The XERO FPO NZX (ASX: XRO) share price is down 6% to $29 this morning, after the company released its first-half results to the market. Here’s what you need to know (all figures in $NZ):
- Subscription revenue rose 38% to $183 million
- Net loss after tax narrowed to $21m ($44m loss previously)
- First ever positive earnings before interest, tax, depreciation and amortisation (EBITDA) of $5.4 million
- First ever positive operating cash flow of $6.1 million
- Annualised committed monthly revenue rose 38% to $417 million*
- Margins continue to widen as Xero grows subscribers faster than costs
- Xero established a $100m debt facility, with no current plans to draw on it
- Outlook for managing the business to reach break-even within the current cash balance, without relying on debt facilities
Xero continued to report strong growth in the quarter, although its acquisition of new customers in the USA has slowed dramatically:
Management didn’t really explain the slower US growth in depth, attributing it to ‘slower market adoption of cloud accounting’.

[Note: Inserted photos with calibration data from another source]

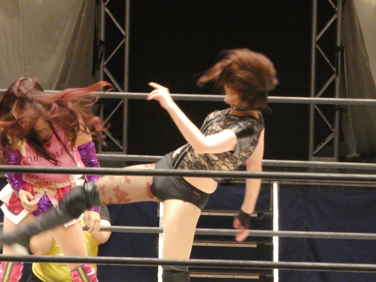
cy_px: 141
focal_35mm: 322
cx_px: 188
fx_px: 3498
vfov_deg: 4.6
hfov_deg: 6.2
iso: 3200
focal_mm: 57.7
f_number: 5.9
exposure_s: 1/200
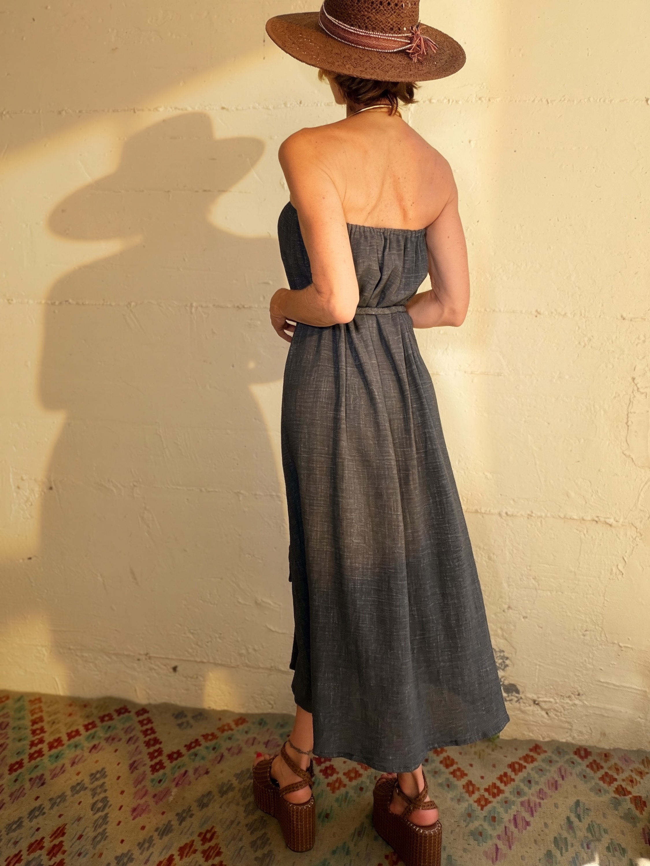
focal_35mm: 30
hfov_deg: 46.8
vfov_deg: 60.0
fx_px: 751
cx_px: 325
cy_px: 433
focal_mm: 2.71
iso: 25
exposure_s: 1/362
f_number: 1.9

At a guess I’d say that’s why shares fell today, although Xero also looks expensive on every conventional metric.
Xero is currently making progress towards localising its product for Singaporean and South African markets, and those regions will be the next target for the company’s growth, even as it continues to expand in ANZ and the UK.

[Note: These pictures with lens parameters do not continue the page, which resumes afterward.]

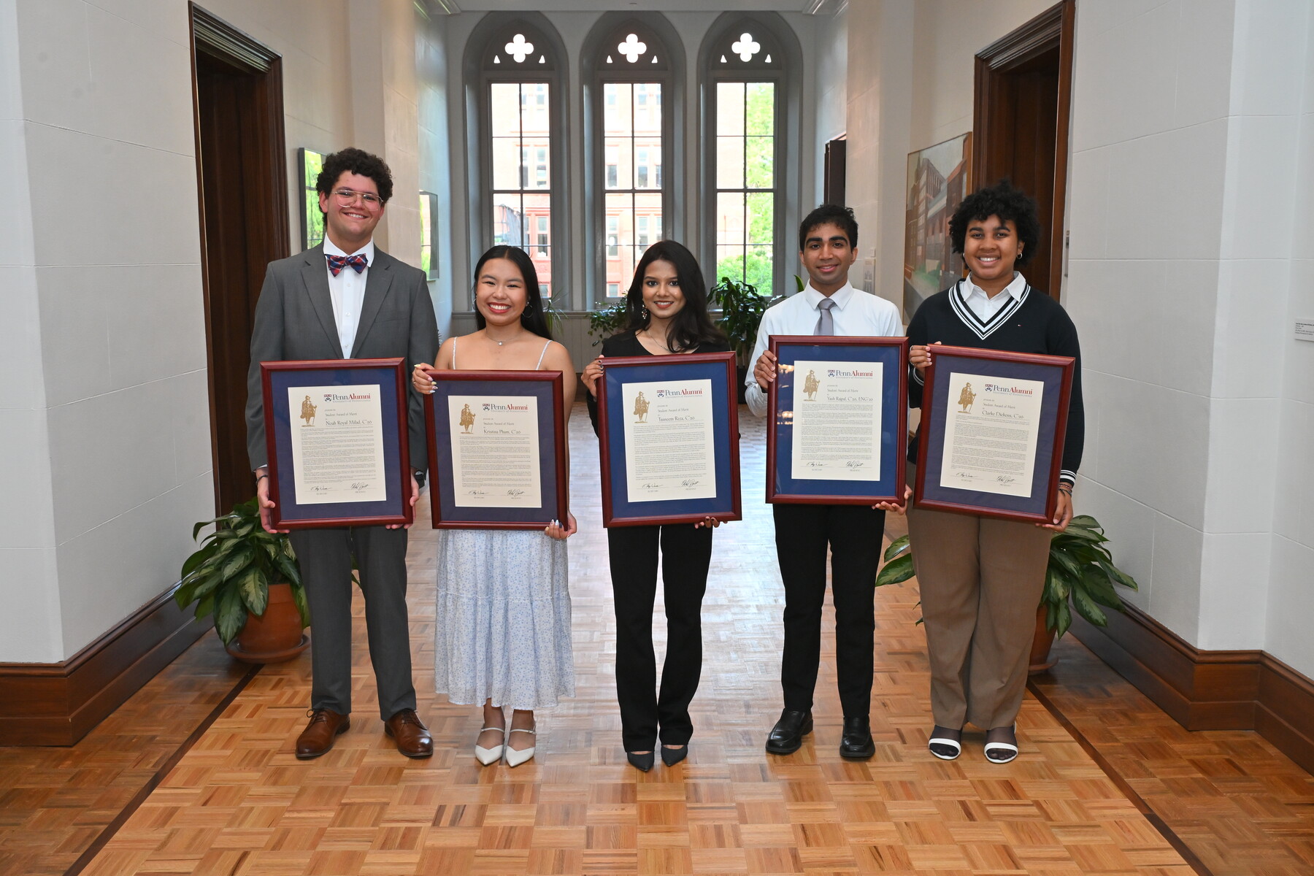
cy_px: 438
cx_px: 657
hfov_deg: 55.1
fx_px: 1259
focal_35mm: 34
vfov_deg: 38.4
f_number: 9
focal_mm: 34.5
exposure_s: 1/100
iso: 2000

Probably the highlight for me was that Xero continues to focus on reaching break-even within its current cash balance, without having to raise capital or use debt.

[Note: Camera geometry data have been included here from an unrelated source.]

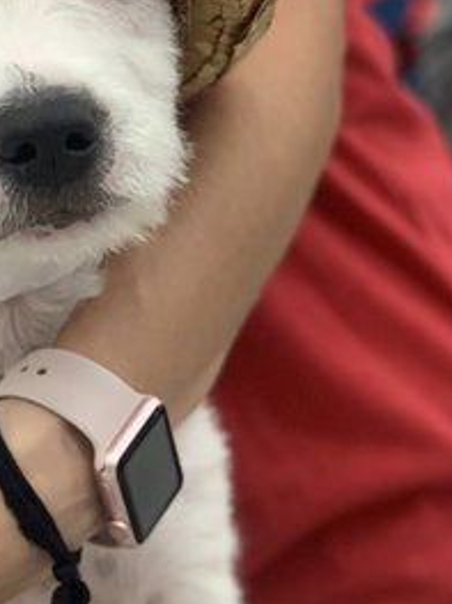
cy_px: 279
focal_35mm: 132
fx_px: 2300
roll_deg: +4.3
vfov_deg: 14.9
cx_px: 80
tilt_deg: -13.9
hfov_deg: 11.2
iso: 125
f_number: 2.4
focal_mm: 6
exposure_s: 1/60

Xero could become profitable overnight if it lowered its spending on R&D and marketing, but equally, the company could continue to run operating losses for many years if it continued to invest at the same pace as previously.
Once the company starts to sustainably generate cash, investors will get a better picture of what the business is able to achieve just from reinvesting its earnings, not relying on excess funding.
While Xero looks expensive today, it’s also growing at a cracking rate, and it is important to note just how much further the company may be able to grow in its existing markets.
For example, Xero has been operating in New Zealand since 2006 and is the largest cloud accounting software company in the country, and it is still growing subscribers at a rate of nearly 30% per annum.
Customer churn is falling, as Xero’s apps improve and the software integrates more closely with customers, and it’s also getting cheaper to acquire new customers. Despite the slow progress in the USA, I think it would be a mistake to bet against Xero today.